This morning I read this article http://www.nytimes.com/2008/04/19/business/19bear.html?_r=1&hp&oref=slogin about how a lot of Ivy league grads have had their job offers from Bear Stearns rescinded before they have even started working, and it TERRIFIED me.
BSC is a unique case, and their situation bears--no pun intended--very little resemblance to the legal job market. Bear suffered serious liquidity issues resulting from mortgage-backed securities and hedge fund losses, and were subsequently taken over by JPM. Layoffs and offer retractions are commonplace during any acquisition, as redundancies in organizational structure result in operational inefficiencies. Unless the firm that you accepted an offer from was going bankrupt and was taken over in a white knight acquisition, then the BSC case offers no parallel. The high-finance job market is notoriously volatile even in the best of times, and offers much less job security than the legal profession.

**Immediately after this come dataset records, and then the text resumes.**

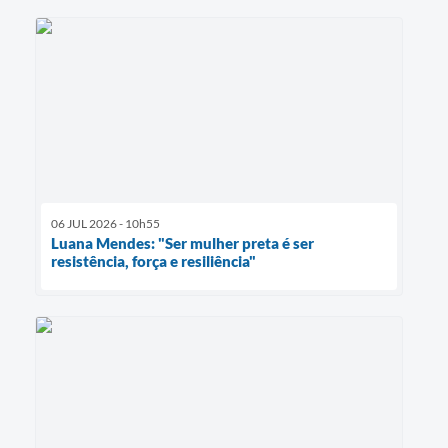
06 JUL 2026 - 10h55
Luana Mendes: "Ser mulher preta é ser
resistência, força e resiliência"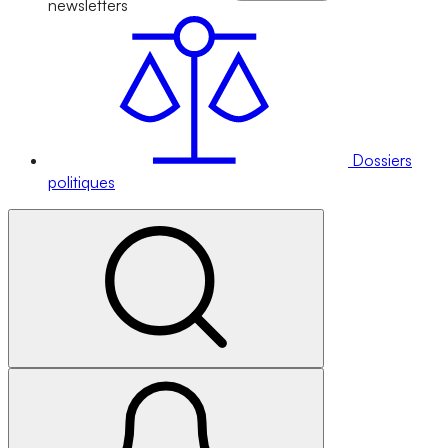
newsletters
Dossiers
politiques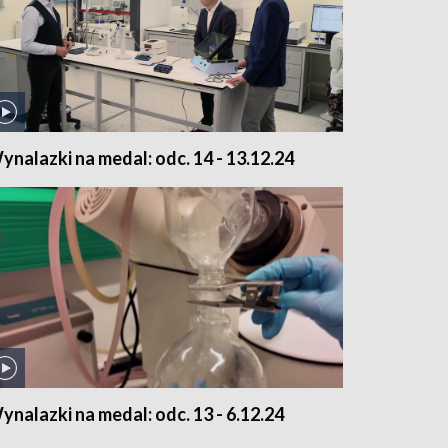
ynalazki na medal: odc. 14 - 13.12.24
ynalazki na medal: odc. 13 - 6.12.24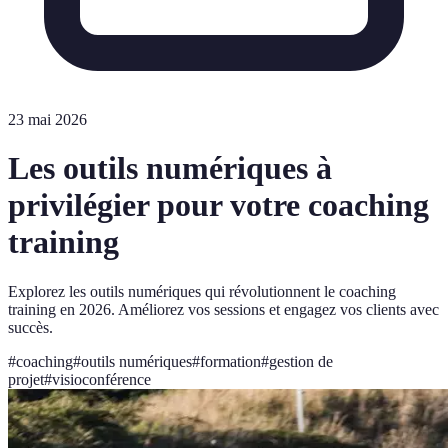
23 mai 2026
Les outils numériques à
privilégier pour votre coaching
training
Explorez les outils numériques qui révolutionnent le coaching
training en 2026. Améliorez vos sessions et engagez vos clients avec
succès.
#
coaching
#
outils numériques
#
formation
#
gestion de
projet
#
visioconférence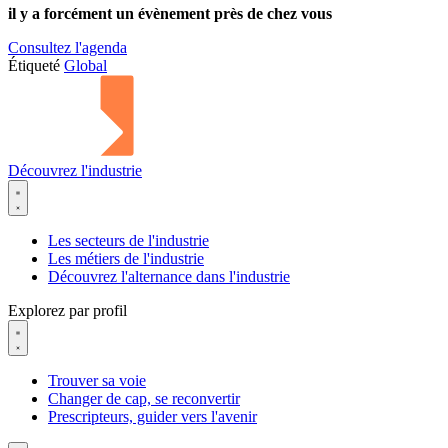
il y a forcément
un évènement
près de chez vous
Consultez l'agenda
Étiqueté
Global
Découvrez l'industrie
Les secteurs de l'industrie
Les métiers de l'industrie
Découvrez l'alternance dans l'industrie
Explorez par profil
Trouver sa voie
Changer de cap, se reconvertir
Prescripteurs, guider vers l'avenir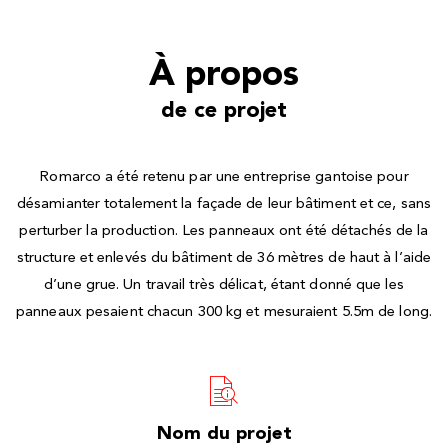
À propos
de ce projet
Romarco a été retenu par une entreprise gantoise pour
désamianter totalement la façade de leur bâtiment et ce, sans
perturber la production. Les panneaux ont été détachés de la
structure et enlevés du bâtiment de 36 mètres de haut à l’aide
d’une grue. Un travail très délicat, étant donné que les
panneaux pesaient chacun 300 kg et mesuraient 5.5m de long.
Nom du projet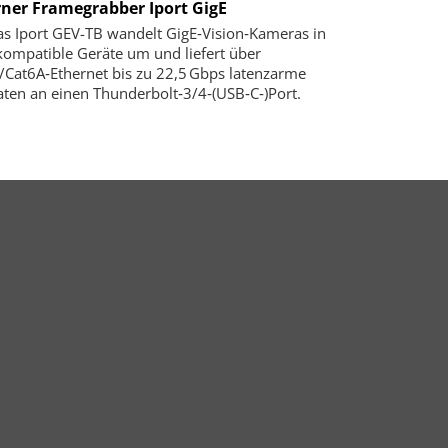
rner Framegrabber Iport GigE
as Iport GEV-TB wandelt GigE‑Vision‑Kameras in
kompatible Geräte um und liefert über
/Cat6A‑Ethernet bis zu 22,5 Gbps latenzarme
aten an einen Thunderbolt‑3/4‑(USB‑C‑)Port.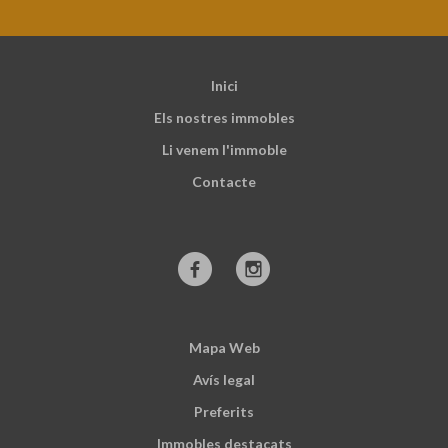
Inici
Els nostres immobles
Li venem l'immoble
Contacte
Mapa Web
Avís legal
Preferits
Immobles destacats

That said, I would argue that layoffs and slow hiring over the next couple of years would actually result in an increase in hiring as the economy picks back up in the wake of a recession or economic slowdown. The economy is cyclical, and periods of contraction tend to last, on average, 17 months. It is highly unlikely that this current period of economic slowdown will continue for another 3 or 4 years, when many of us will be entering the job market. In fact, we may enjoy graduating into an expanding economy and above average hiring practices.

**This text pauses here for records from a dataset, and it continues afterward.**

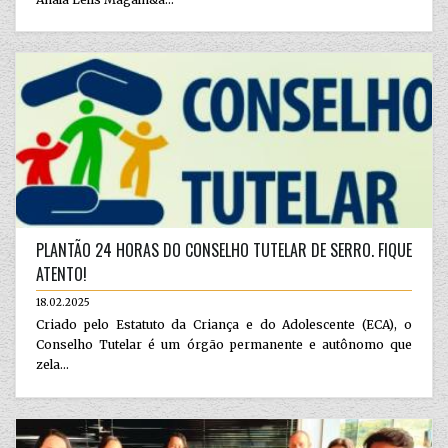
PLANTÃO 24 HORAS DO CONSELHO TUTELAR DE SERRO. FIQUE
ATENTO!
18.02.2025
Criado pelo Estatuto da Criança e do Adolescente (ECA), o
Conselho Tutelar é um órgão permanente e autônomo que
zela...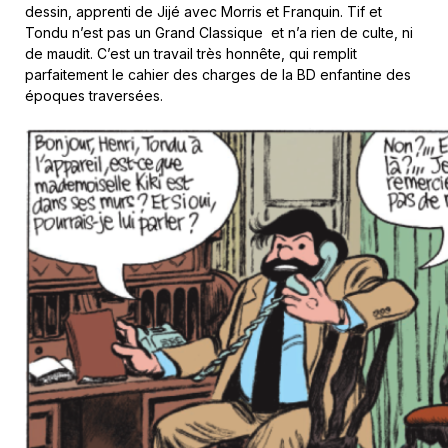
dessin, apprenti de Jijé avec Morris et Franquin. Tif et
Tondu n’est pas un Grand Classique et n’a rien de culte, ni
de maudit. C’est un travail très honnête, qui remplit
parfaitement le cahier des charges de la BD enfantine des
époques traversées.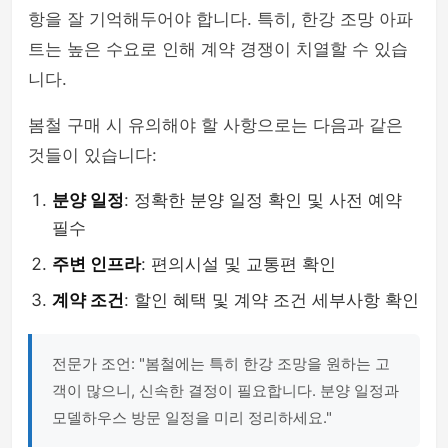
항을 잘 기억해두어야 합니다. 특히, 한강 조망 아파
트는 높은 수요로 인해 계약 경쟁이 치열할 수 있습
니다.
봄철 구매 시 유의해야 할 사항으로는 다음과 같은
것들이 있습니다:
분양 일정
: 정확한 분양 일정 확인 및 사전 예약
필수
주변 인프라
: 편의시설 및 교통편 확인
계약 조건
: 할인 혜택 및 계약 조건 세부사항 확인
전문가 조언: "봄철에는 특히 한강 조망을 원하는 고
객이 많으니, 신속한 결정이 필요합니다. 분양 일정과
모델하우스 방문 일정을 미리 정리하세요."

In Sum: The case of Bear Stearns is unique and not representative of the high-finance job market at large; The high-finance job market, though currently contracting (to a lesser extent than the Bear Sterns example would cause you to believe), is more sensitive to changes in the overall economy than is the job market for lawyers; The economic cycle rarely sees periods of contraction lasting longer than several years, and we are likely to graduate into a period of economic expansion in 3 or 4 years.